**WHAT TO PRODUCE**
Find and copy every line in the records that includes the string "self".

**DATA PROVIDED**
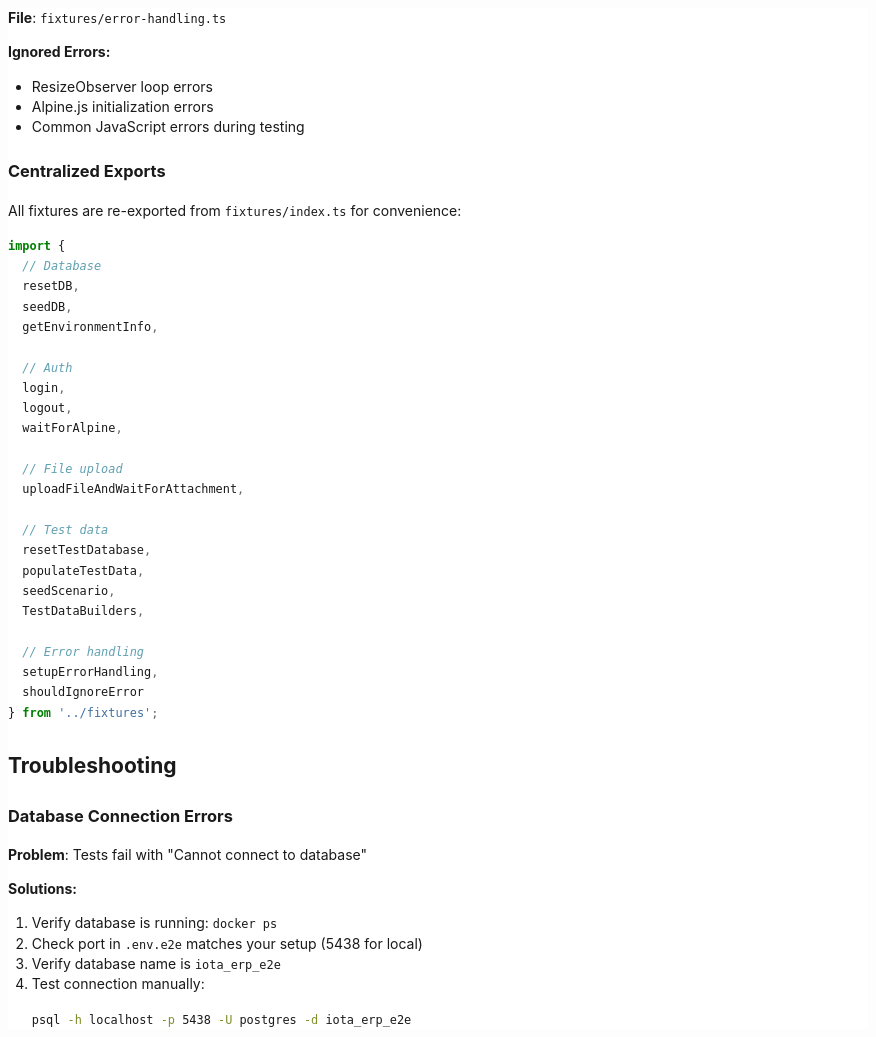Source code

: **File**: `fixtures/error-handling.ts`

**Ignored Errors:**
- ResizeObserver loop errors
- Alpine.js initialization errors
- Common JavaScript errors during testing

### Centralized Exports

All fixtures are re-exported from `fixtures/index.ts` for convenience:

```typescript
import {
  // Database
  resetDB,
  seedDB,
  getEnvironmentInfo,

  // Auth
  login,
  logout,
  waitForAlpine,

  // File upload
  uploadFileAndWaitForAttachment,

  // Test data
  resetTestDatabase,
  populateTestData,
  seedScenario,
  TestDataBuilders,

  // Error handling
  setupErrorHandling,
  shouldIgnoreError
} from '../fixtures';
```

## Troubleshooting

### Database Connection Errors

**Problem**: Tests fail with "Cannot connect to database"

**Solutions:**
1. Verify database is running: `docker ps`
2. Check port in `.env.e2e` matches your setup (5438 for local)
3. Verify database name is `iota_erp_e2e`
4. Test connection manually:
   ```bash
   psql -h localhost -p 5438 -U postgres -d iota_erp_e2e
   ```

...

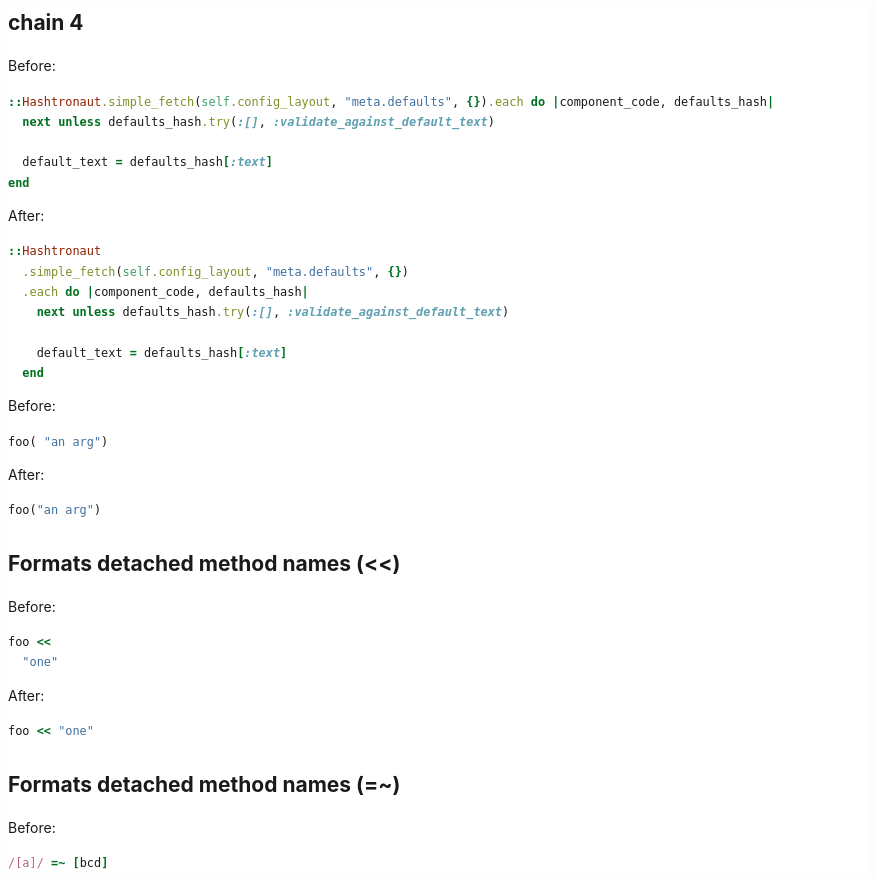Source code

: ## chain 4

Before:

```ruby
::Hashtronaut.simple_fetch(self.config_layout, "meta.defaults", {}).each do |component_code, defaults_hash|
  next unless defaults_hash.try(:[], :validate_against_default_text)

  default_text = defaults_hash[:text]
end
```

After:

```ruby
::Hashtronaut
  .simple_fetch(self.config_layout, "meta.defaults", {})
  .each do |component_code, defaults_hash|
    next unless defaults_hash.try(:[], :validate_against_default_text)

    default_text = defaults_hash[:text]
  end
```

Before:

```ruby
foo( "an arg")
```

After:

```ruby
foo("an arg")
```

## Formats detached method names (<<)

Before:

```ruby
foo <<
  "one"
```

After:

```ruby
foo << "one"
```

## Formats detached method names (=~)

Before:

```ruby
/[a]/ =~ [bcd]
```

**YOUR SOLUTION**
::Hashtronaut.simple_fetch(self.config_layout, "meta.defaults", {}).each do |component_code, defaults_hash|
  .simple_fetch(self.config_layout, "meta.defaults", {})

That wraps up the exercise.